Download Handout: Punisher vs Daredevil Handout

After that, a couple of articles about the same question.

Why The Punisher Is ‘Daredevil’s’ Most Moral Character

“The only moral thing to do to criminals who murder at will in a world where the government authorities are, at best, ineffective or, at worst, corrupt is stop them for good. Kill them. Make sure they can’t kill any innocent people ever again”

http://thefederalist.com/2016/04/28/why-the-punisher-is-daredevils-most-moral-character/

Mistaking the Punisher as Moral

“That said, is Frank Castle morally justified /inside the bounds of the world he is placed/ to be an ultraviolent vigilante? You have said yes — because there is no system of justice to appeal to. In a world where the way government is executed is utterly corrupt and at the same time the mechanisms for gaining justice are utterly shrouded in unknowns (and my in fact be unobtainable), it seems to be your view that the individual is then morally obligated to take matters into his own hands.”

http://www.twitlonger.com/show/n_1sokbd8

Daredevil’s Meditations on Morality

This article focuses more on the Catholic roots of Daredevil’s ethics rather than contrasting him with the Punisher.

“Far from being a killer in the shadows however, his Christian faith instils in him a morality of sin and repentance, which is why he never kills.”

http://www.popmatters.com/feature/daredevils-meditations-on-morality/

How Netflix’s New Daredevil Series Makes Torture Into a Virtue

This article also has a different focus from the question but still informs the question of whether the Daredevil behaves ethically. His use of extra judicial physical punishment and torture is central to his character. Though he comes short of killing “bad guys,” is he behaving ethically?

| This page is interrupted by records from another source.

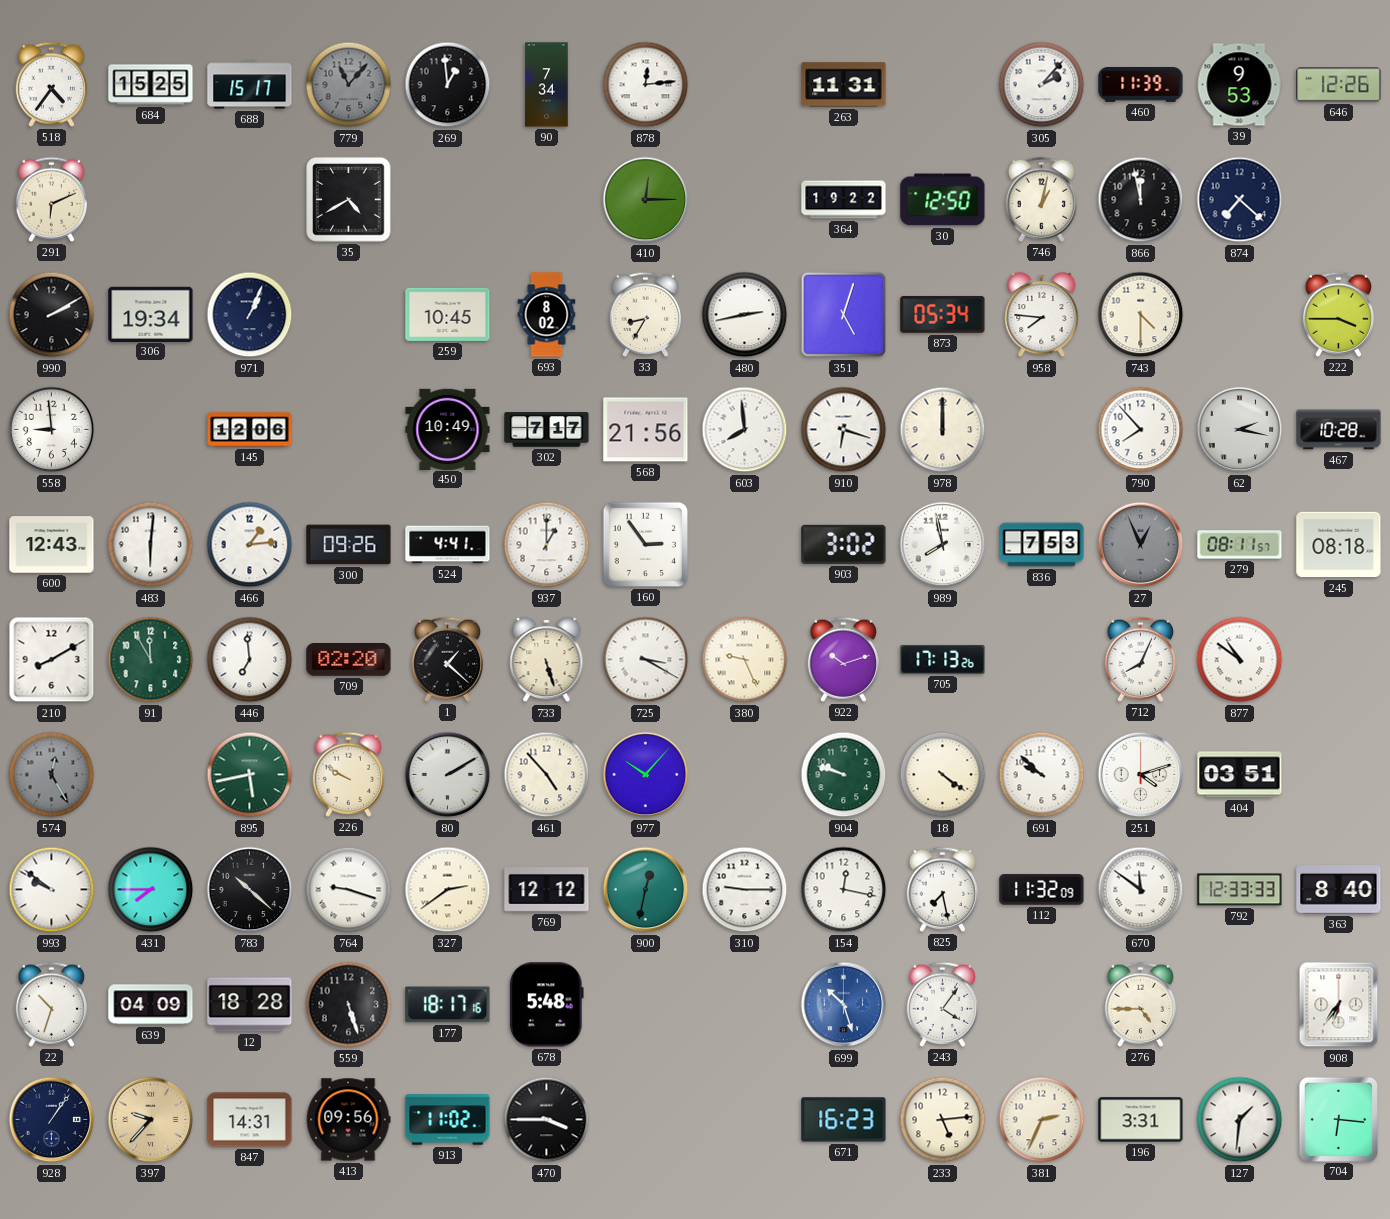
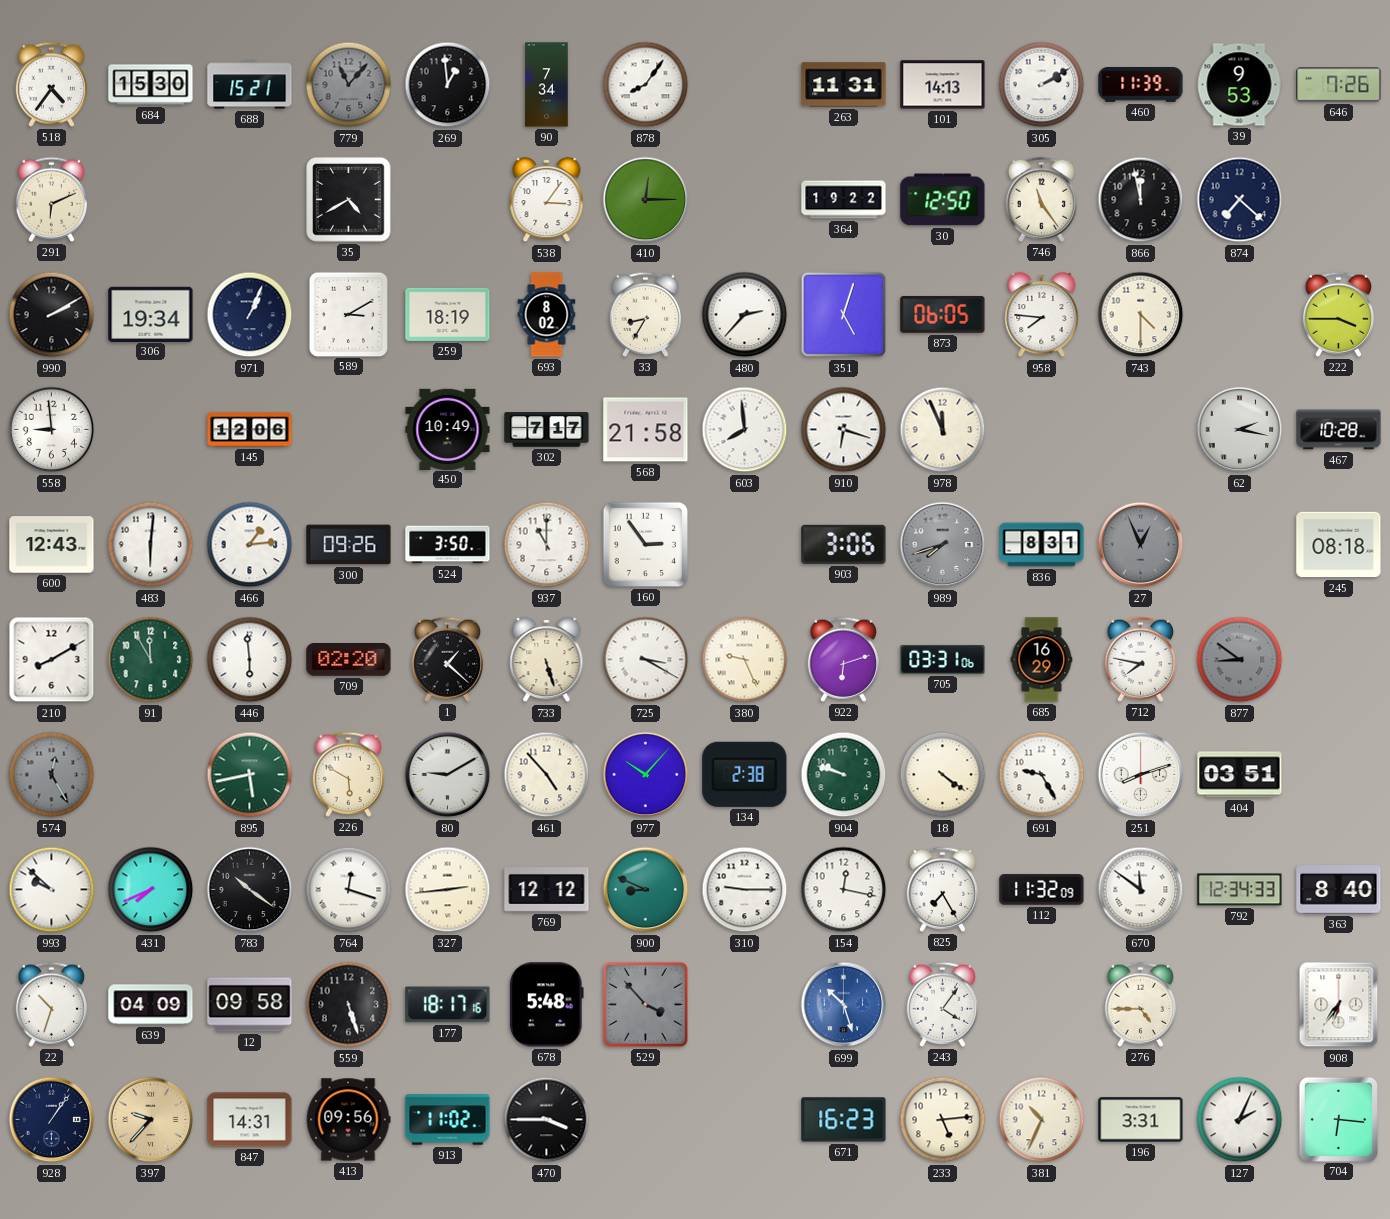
684: 15:25 -> 15:30
688: 15:17 -> 15:21
878: 12:14 -> 8:06
101: none -> 14:13
305: 2:07 -> 2:10
646: 12:26 -> 7:26
538: none -> 3:06
746: 1:02 -> 11:24
589: none -> 3:10
259: 10:45 -> 18:19
480: 2:43 -> 2:37
873: 05:34 -> 06:05
568: 21:56 -> 21:58
978: 12:00 -> 11:56
790: 7:53 -> none
524: 4:41 -> 3:50
937: 1:00 -> 11:00
903: 3:02 -> 3:06
989: 7:58 -> 7:42
989 dial: white -> grey
836: 7:53 -> 8:31
279: 08:11 -> none
446: 6:59 -> 5:59
922: 10:12 -> 6:12
705: 17:13 -> 03:31
685: none -> 16:29
712: 8:04 -> 7:47
877: 10:51 -> 8:51
877 dial: white -> grey
226: 9:50 -> 5:50
80: 2:10 -> 9:10
134: none -> 2:38
691: 9:52 -> 9:25
251: 4:12 -> 8:12
993: 9:51 -> 9:52
431: 7:45 -> 7:41
783: 10:22 -> 10:21
764: 9:18 -> 12:18
327: 2:39 -> 2:44
900: 12:32 -> 8:49
825: 7:28 -> 7:25
792: 12:33 -> 12:34
12: 18:28 -> 09:58
529: none -> 3:53
381: 2:34 -> 10:34
127: 1:31 -> 2:04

“But even if Daredevil is not an agent of the state, his use of torture still serves (and arguably even validates) official power. The Kingpin’s final downfall is engineered when Daredevil terrorizes a witness into turning state’s evidence. The guy agrees after Daredevil threatens him—and then the hero hits him another few times, just to emphasize the righteous motivating force of unaccountable brutality. The episode then moves on to a collage of FBI agents rounding up the bad guys.

“The hero tortures and that torture races through the legal system, righting wrongs. Information gained through torture is not a poisoned fruit; it’s justice itself.”